▶ Selected excerpt
────────────────────
Next, the preferable embodiments of the present invention will be described in detail in conjunction with the drawings.
FIG. 1 is a flowchart of a method for training a difference prosody adaptation model according to one embodiment of the present invention. This embodiment will be described in conjunction with the figure.
As shown in FIG. 1, firstly at Step 101, a difference prosody vector is represented with duration and coefficients of F0 orthogonal polynomial. In the embodiment, the difference prosody vector is used to represent the differences between the emotion/expression prosody data and the neutral data. Specifically, in this embodiment, a second-order (or high-order) Legendre orthogonal polynomial is chosen for the F0 representation in the difference prosody vector. The polynomial also can be considered as approximations of Taylor's expansion of a high-order polynomial, which is described in the article “F0 generation for speech synthesis using a multi-tier approach”, Sun X., in Proc. ICSLP'02, pp. 2077-2080. Moreover, orthogonal polynomials have very useful properties in the solution of mathematical and physical problems. There are two main differences between F0 representation proposed inhere and the representation proposed in the above-mentioned article. The first one is that an orthogonal quadratic approximation is used to replace the exponential approximation. The second one is that the segmental duration is normalized within a range of [−1, 1]. These changes will help improving the goodness of fit in the parameterization.
────────────────────
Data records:
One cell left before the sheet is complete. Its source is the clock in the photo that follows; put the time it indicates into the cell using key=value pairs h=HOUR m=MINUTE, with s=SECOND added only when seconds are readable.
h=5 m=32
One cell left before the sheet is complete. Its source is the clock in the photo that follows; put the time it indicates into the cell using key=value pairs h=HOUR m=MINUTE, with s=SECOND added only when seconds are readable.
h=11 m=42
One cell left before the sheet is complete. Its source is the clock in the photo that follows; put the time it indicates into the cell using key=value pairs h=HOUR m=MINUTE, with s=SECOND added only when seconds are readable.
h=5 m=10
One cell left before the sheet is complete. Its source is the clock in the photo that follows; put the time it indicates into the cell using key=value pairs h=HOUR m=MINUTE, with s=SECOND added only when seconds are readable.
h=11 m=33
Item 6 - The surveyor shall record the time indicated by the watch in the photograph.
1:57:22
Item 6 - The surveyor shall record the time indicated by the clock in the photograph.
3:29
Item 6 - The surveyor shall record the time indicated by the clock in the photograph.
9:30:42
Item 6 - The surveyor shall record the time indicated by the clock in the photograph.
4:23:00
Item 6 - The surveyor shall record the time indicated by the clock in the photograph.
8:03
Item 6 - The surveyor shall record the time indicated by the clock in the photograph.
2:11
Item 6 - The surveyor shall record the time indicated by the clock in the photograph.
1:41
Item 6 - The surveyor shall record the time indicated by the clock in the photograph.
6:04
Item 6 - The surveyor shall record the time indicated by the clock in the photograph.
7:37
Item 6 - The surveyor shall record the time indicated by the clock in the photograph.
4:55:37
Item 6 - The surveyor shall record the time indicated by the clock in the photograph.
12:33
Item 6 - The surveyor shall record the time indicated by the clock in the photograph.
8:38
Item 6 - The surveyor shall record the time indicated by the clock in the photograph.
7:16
────────────────────
▶ Work required
Quote the passage on training a difference prosody adaptation model in full, word for word.

▶ Exercise output
Next, the preferable embodiments of the present invention will be described in detail in conjunction with the drawings.
FIG. 1 is a flowchart of a method for training a difference prosody adaptation model according to one embodiment of the present invention. This embodiment will be described in conjunction with the figure.
As shown in FIG. 1, firstly at Step 101, a difference prosody vector is represented with duration and coefficients of F0 orthogonal polynomial. In the embodiment, the difference prosody vector is used to represent the differences between the emotion/expression prosody data and the neutral data. Specifically, in this embodiment, a second-order (or high-order) Legendre orthogonal polynomial is chosen for the F0 representation in the difference prosody vector. The polynomial also can be considered as approximations of Taylor's expansion of a high-order polynomial, which is described in the article “F0 generation for speech synthesis using a multi-tier approach”, Sun X., in Proc. ICSLP'02, pp. 2077-2080. Moreover, orthogonal polynomials have very useful properties in the solution of mathematical and physical problems. There are two main differences between F0 representation proposed inhere and the representation proposed in the above-mentioned article. The first one is that an orthogonal quadratic approximation is used to replace the exponential approximation. The second one is that the segmental duration is normalized within a range of [−1, 1]. These changes will help improving the goodness of fit in the parameterization.